Ce prénom ancien la rend unique. Un prénom démodé pour une jeune femme née à la fin des années 80, entre Tchernobyl et la chute du mur de Berlin, avec un avenir coincé entre catastrophe et espoir vite déçu, comme elle le fait remarquer.

Elle a été désirée, aimée, fut une très bonne élève et a décidé d’être comédienne. Elle a désormais 30 ans et quelques désillusions. Enfoncée dans son fauteuil, en pyjama confortable, elle revient sur son parcours depuis son enfance jusqu’à aujourd’hui. La génération Y à laquelle elle appartient a connu bien des bouleversements, technologiques d’abord, politiques aussi, qui l’ont un peu écrasée.

Clothilde Aubert a écrit un texte vif, drôle, bourré d’humour. On la suit au gré de ses élans, puis de ses déceptions, des moments où elle n’a envie que de rester devant la télé à ceux des grandes résolutions. Elle a cru à la paix et a découvert que les guerres étaient toujours là avec leur cortège de morts innombrables, elle a cru que les femmes avaient conquis leur place et découvre que le patriarcat domine toujours y compris le monde du théâtre, elle a cru que la vie était géniale. Mais elle a déchanté, et depuis elle procrastine.

**MATÉRIEL FOURNI:**
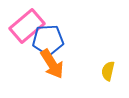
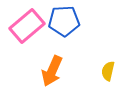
blue pentagon: moved 16 px right, 19 px up
orange arrow: moved 7 px down; rotated 56 degrees clockwise
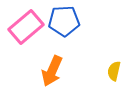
pink rectangle: moved 1 px left, 1 px down
yellow semicircle: moved 6 px right
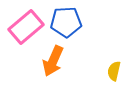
blue pentagon: moved 2 px right, 1 px down
orange arrow: moved 1 px right, 10 px up
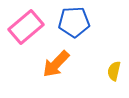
blue pentagon: moved 8 px right
orange arrow: moved 3 px right, 3 px down; rotated 20 degrees clockwise
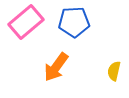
pink rectangle: moved 5 px up
orange arrow: moved 3 px down; rotated 8 degrees counterclockwise
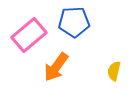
pink rectangle: moved 3 px right, 13 px down
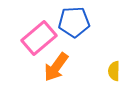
pink rectangle: moved 10 px right, 3 px down
yellow semicircle: rotated 12 degrees counterclockwise
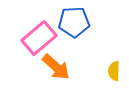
orange arrow: rotated 84 degrees counterclockwise
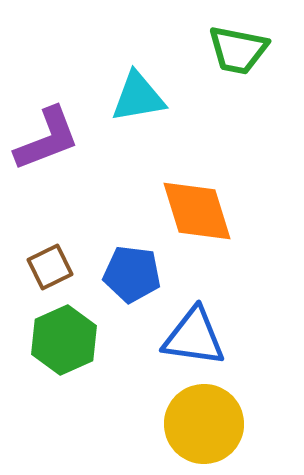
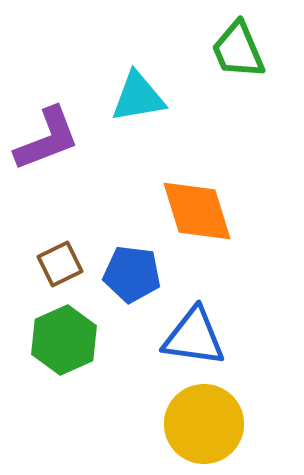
green trapezoid: rotated 56 degrees clockwise
brown square: moved 10 px right, 3 px up
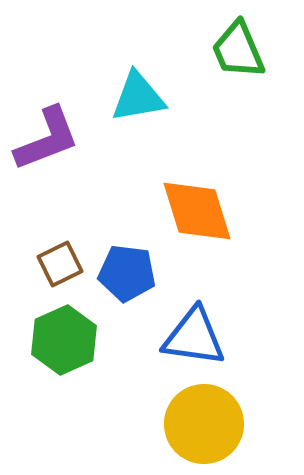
blue pentagon: moved 5 px left, 1 px up
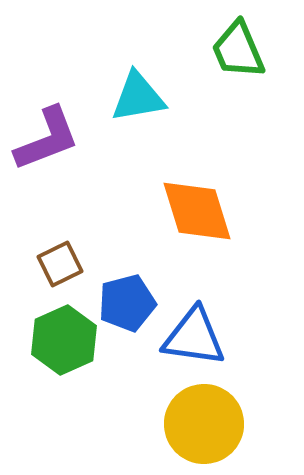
blue pentagon: moved 30 px down; rotated 22 degrees counterclockwise
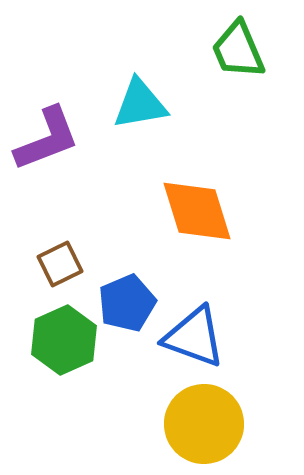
cyan triangle: moved 2 px right, 7 px down
blue pentagon: rotated 8 degrees counterclockwise
blue triangle: rotated 12 degrees clockwise
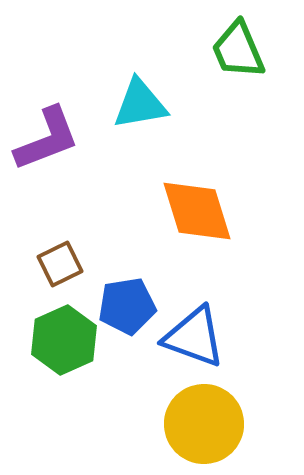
blue pentagon: moved 3 px down; rotated 14 degrees clockwise
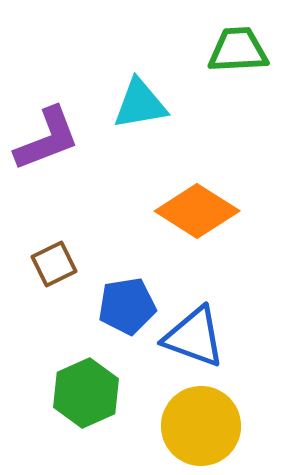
green trapezoid: rotated 110 degrees clockwise
orange diamond: rotated 40 degrees counterclockwise
brown square: moved 6 px left
green hexagon: moved 22 px right, 53 px down
yellow circle: moved 3 px left, 2 px down
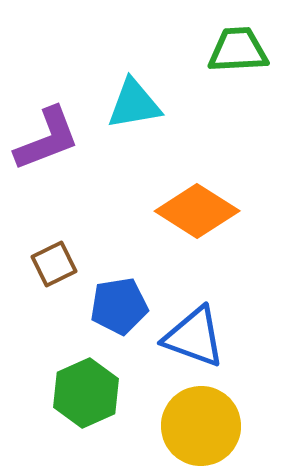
cyan triangle: moved 6 px left
blue pentagon: moved 8 px left
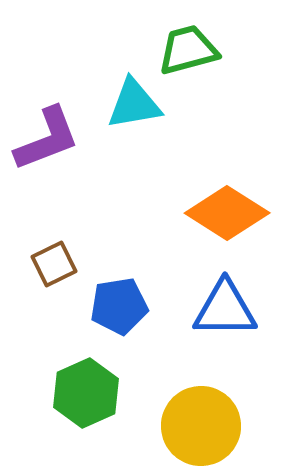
green trapezoid: moved 50 px left; rotated 12 degrees counterclockwise
orange diamond: moved 30 px right, 2 px down
blue triangle: moved 31 px right, 28 px up; rotated 20 degrees counterclockwise
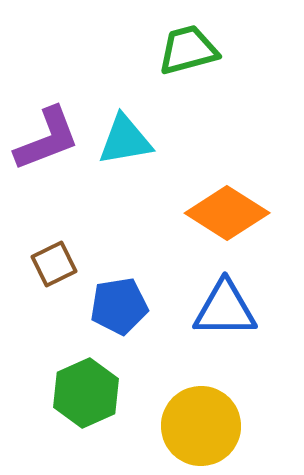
cyan triangle: moved 9 px left, 36 px down
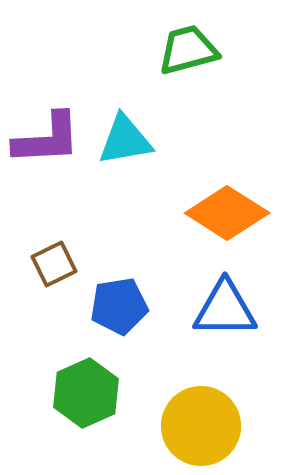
purple L-shape: rotated 18 degrees clockwise
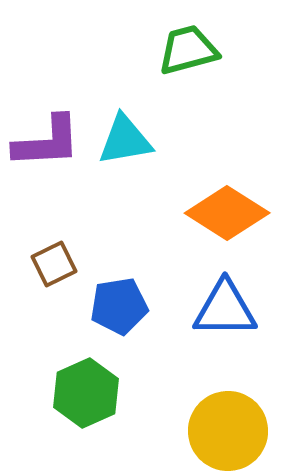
purple L-shape: moved 3 px down
yellow circle: moved 27 px right, 5 px down
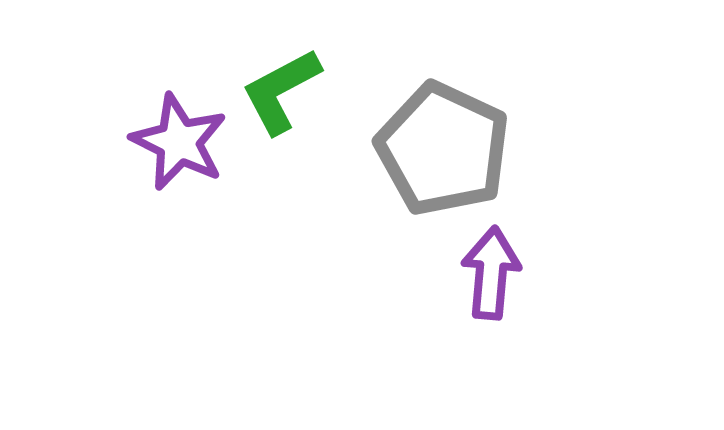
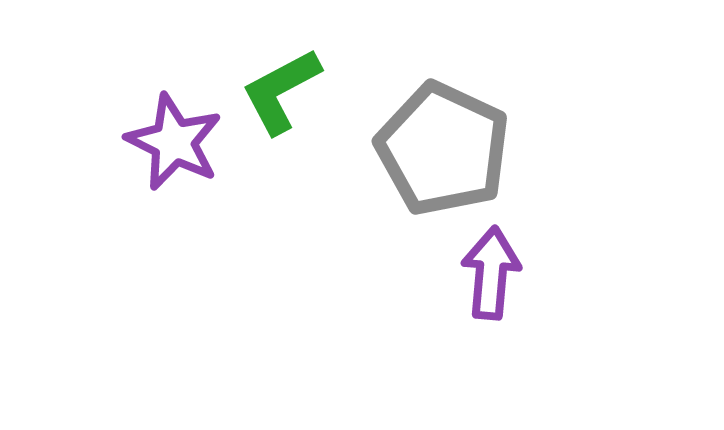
purple star: moved 5 px left
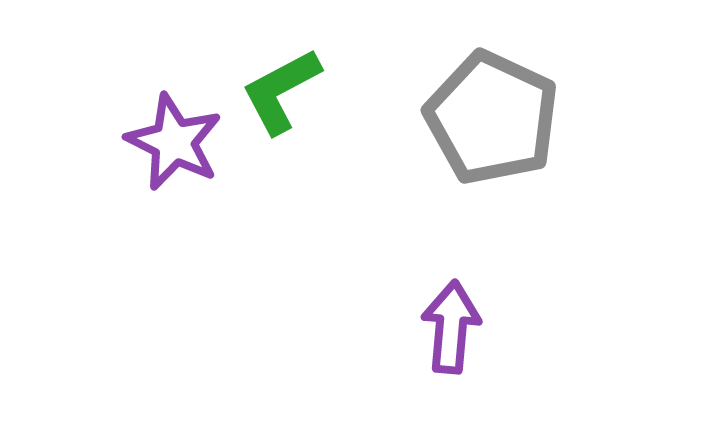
gray pentagon: moved 49 px right, 31 px up
purple arrow: moved 40 px left, 54 px down
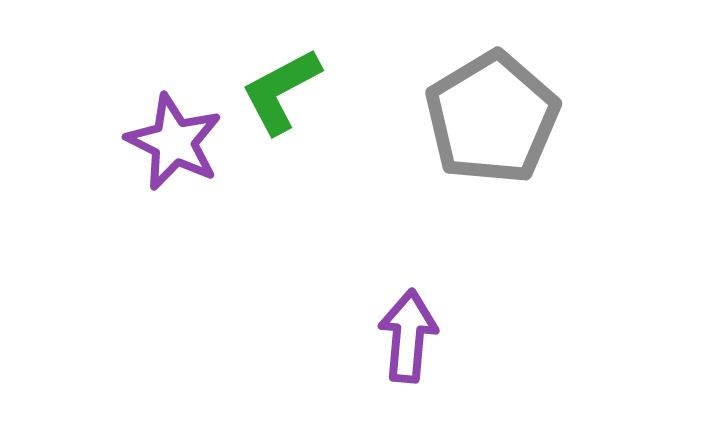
gray pentagon: rotated 16 degrees clockwise
purple arrow: moved 43 px left, 9 px down
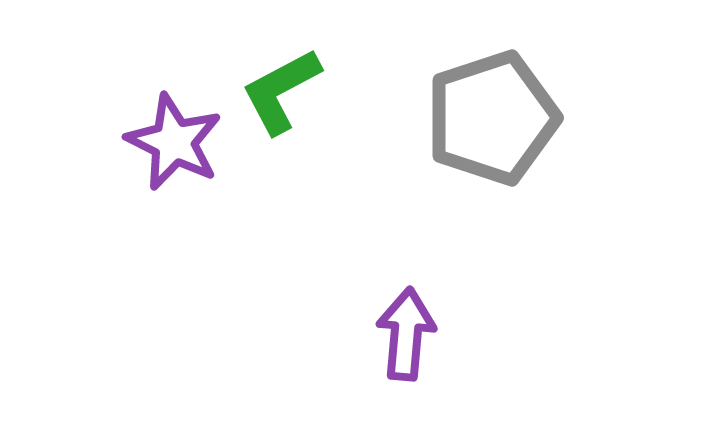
gray pentagon: rotated 13 degrees clockwise
purple arrow: moved 2 px left, 2 px up
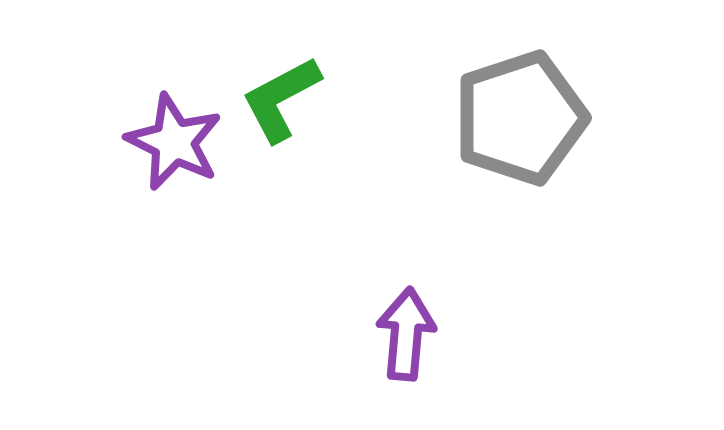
green L-shape: moved 8 px down
gray pentagon: moved 28 px right
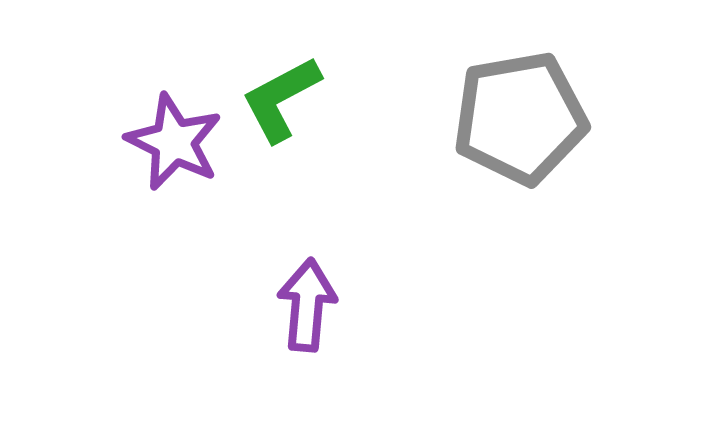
gray pentagon: rotated 8 degrees clockwise
purple arrow: moved 99 px left, 29 px up
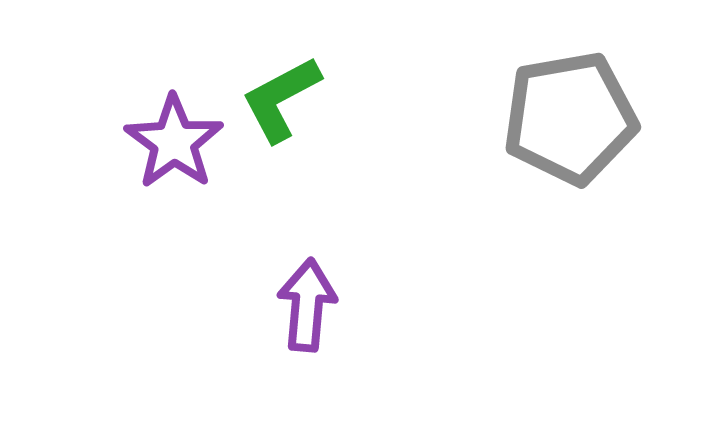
gray pentagon: moved 50 px right
purple star: rotated 10 degrees clockwise
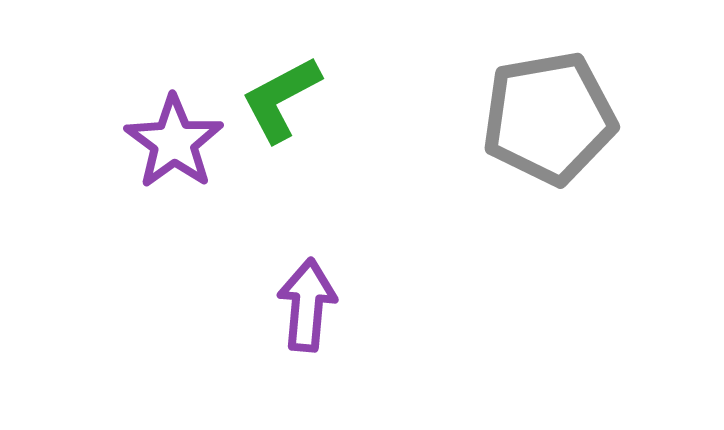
gray pentagon: moved 21 px left
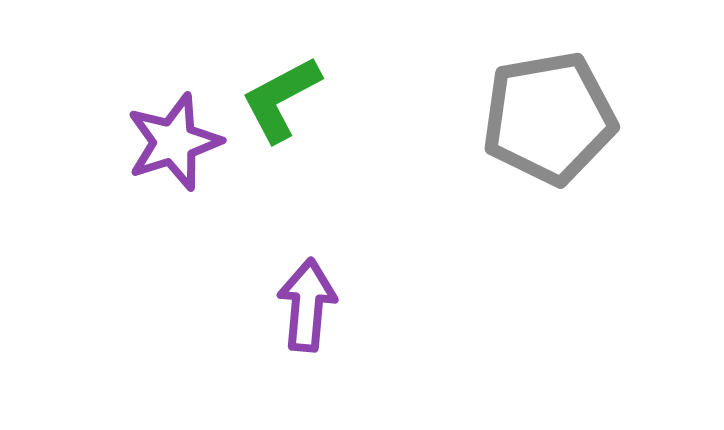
purple star: rotated 18 degrees clockwise
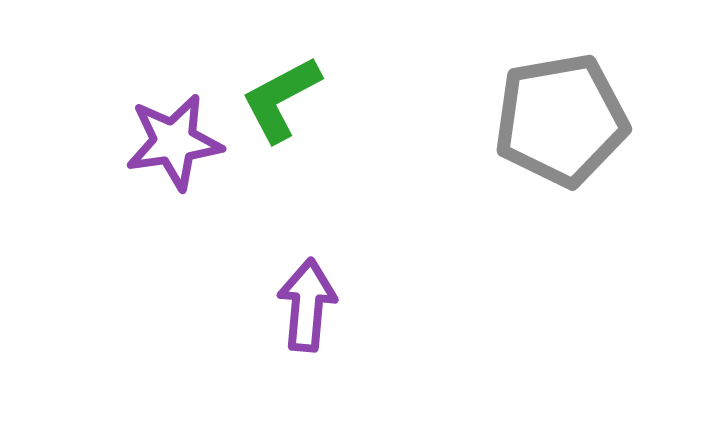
gray pentagon: moved 12 px right, 2 px down
purple star: rotated 10 degrees clockwise
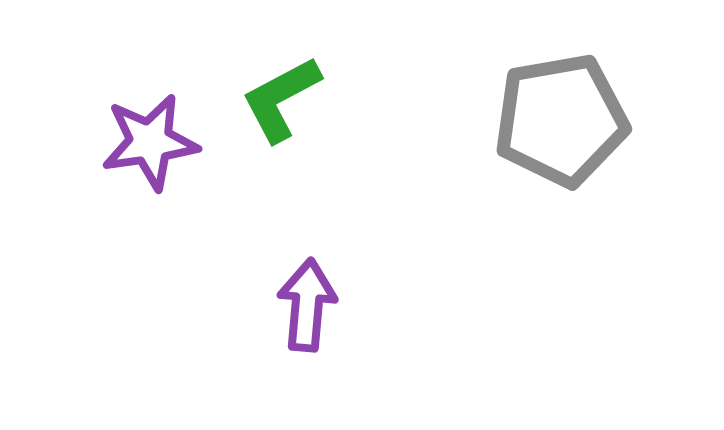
purple star: moved 24 px left
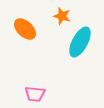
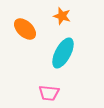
cyan ellipse: moved 17 px left, 11 px down
pink trapezoid: moved 14 px right, 1 px up
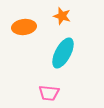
orange ellipse: moved 1 px left, 2 px up; rotated 50 degrees counterclockwise
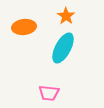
orange star: moved 4 px right; rotated 18 degrees clockwise
cyan ellipse: moved 5 px up
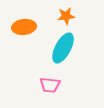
orange star: rotated 30 degrees clockwise
pink trapezoid: moved 1 px right, 8 px up
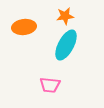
orange star: moved 1 px left
cyan ellipse: moved 3 px right, 3 px up
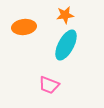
orange star: moved 1 px up
pink trapezoid: moved 1 px left; rotated 15 degrees clockwise
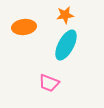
pink trapezoid: moved 2 px up
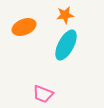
orange ellipse: rotated 15 degrees counterclockwise
pink trapezoid: moved 6 px left, 11 px down
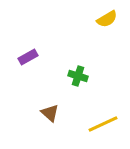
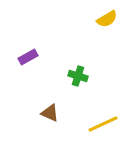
brown triangle: rotated 18 degrees counterclockwise
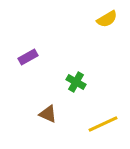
green cross: moved 2 px left, 6 px down; rotated 12 degrees clockwise
brown triangle: moved 2 px left, 1 px down
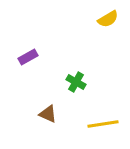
yellow semicircle: moved 1 px right
yellow line: rotated 16 degrees clockwise
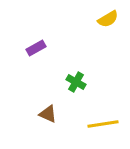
purple rectangle: moved 8 px right, 9 px up
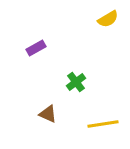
green cross: rotated 24 degrees clockwise
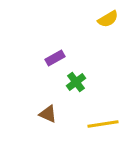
purple rectangle: moved 19 px right, 10 px down
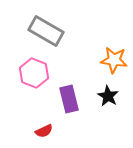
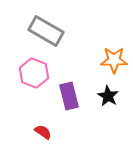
orange star: rotated 8 degrees counterclockwise
purple rectangle: moved 3 px up
red semicircle: moved 1 px left, 1 px down; rotated 120 degrees counterclockwise
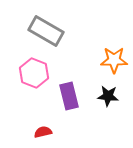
black star: rotated 25 degrees counterclockwise
red semicircle: rotated 48 degrees counterclockwise
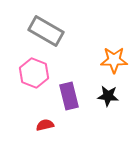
red semicircle: moved 2 px right, 7 px up
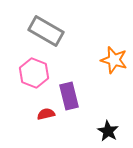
orange star: rotated 16 degrees clockwise
black star: moved 35 px down; rotated 25 degrees clockwise
red semicircle: moved 1 px right, 11 px up
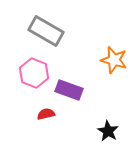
purple rectangle: moved 6 px up; rotated 56 degrees counterclockwise
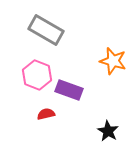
gray rectangle: moved 1 px up
orange star: moved 1 px left, 1 px down
pink hexagon: moved 3 px right, 2 px down
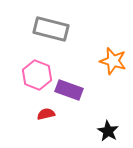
gray rectangle: moved 5 px right, 1 px up; rotated 16 degrees counterclockwise
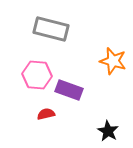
pink hexagon: rotated 16 degrees counterclockwise
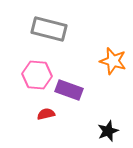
gray rectangle: moved 2 px left
black star: rotated 20 degrees clockwise
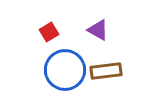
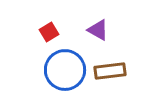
brown rectangle: moved 4 px right
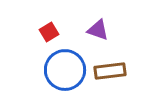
purple triangle: rotated 10 degrees counterclockwise
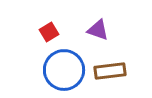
blue circle: moved 1 px left
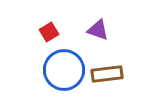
brown rectangle: moved 3 px left, 3 px down
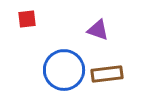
red square: moved 22 px left, 13 px up; rotated 24 degrees clockwise
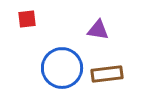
purple triangle: rotated 10 degrees counterclockwise
blue circle: moved 2 px left, 2 px up
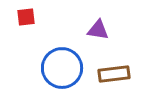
red square: moved 1 px left, 2 px up
brown rectangle: moved 7 px right
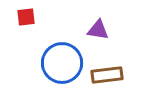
blue circle: moved 5 px up
brown rectangle: moved 7 px left, 1 px down
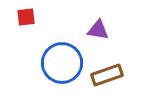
brown rectangle: rotated 12 degrees counterclockwise
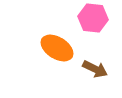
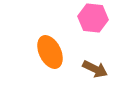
orange ellipse: moved 7 px left, 4 px down; rotated 32 degrees clockwise
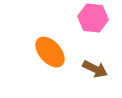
orange ellipse: rotated 16 degrees counterclockwise
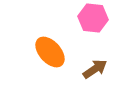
brown arrow: rotated 60 degrees counterclockwise
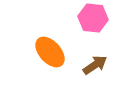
brown arrow: moved 4 px up
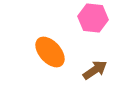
brown arrow: moved 5 px down
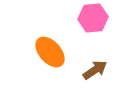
pink hexagon: rotated 12 degrees counterclockwise
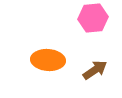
orange ellipse: moved 2 px left, 8 px down; rotated 44 degrees counterclockwise
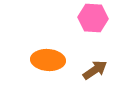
pink hexagon: rotated 8 degrees clockwise
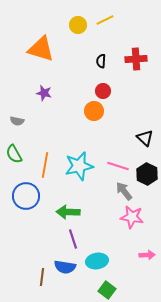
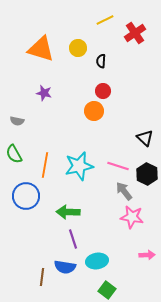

**CONSIGNE:**
Poursuivez le texte de la page, qui présente le texte écrit par Clothilde Aubert, à partir de sa dernière phrase.

**RÉSULTAT:**
Clothilde Aubert, mise en scène par Stéphane Colle qui signe aussi les éclairages, est Yvonne, oscillant des élans au renoncement, de l’engagement enthousiaste à la désillusion. Yeux écarquillés, vissée dans son fauteuil, elle déprime n’ayant qu’une envie, rester devant les séries de la télé à l’abri chez elle. Elle se dit que le monde irait mieux si tout le monde restait en pyjama ! Ce fauteuil elle le fait aussi tourner, s’en extrait, le déplace, crie ses indignations. Puis un jour elle quitte son pyjama protecteur, elle enfile une robe rouge, bleue et or, des escarpins rouges et une couronne pour enjoindre tous ceux de sa génération, qui dépriment, à quitter l’angoisse du « pourquoi » pour se dire « Pourquoi pas ? ». Le spectacle s’achève par la lettre de son grand-père en fin de vie qui trouve les mots qu’il n’avait pas su lui dire auparavant. Peut-être sa tendresse va-t-elle la consoler et l’armer pour repartir au combat de la vie ?

Un spectacle drôle et tendre sur une génération pour qui tout n’a peut-être pas été aussi facile qu’on le dit parfois.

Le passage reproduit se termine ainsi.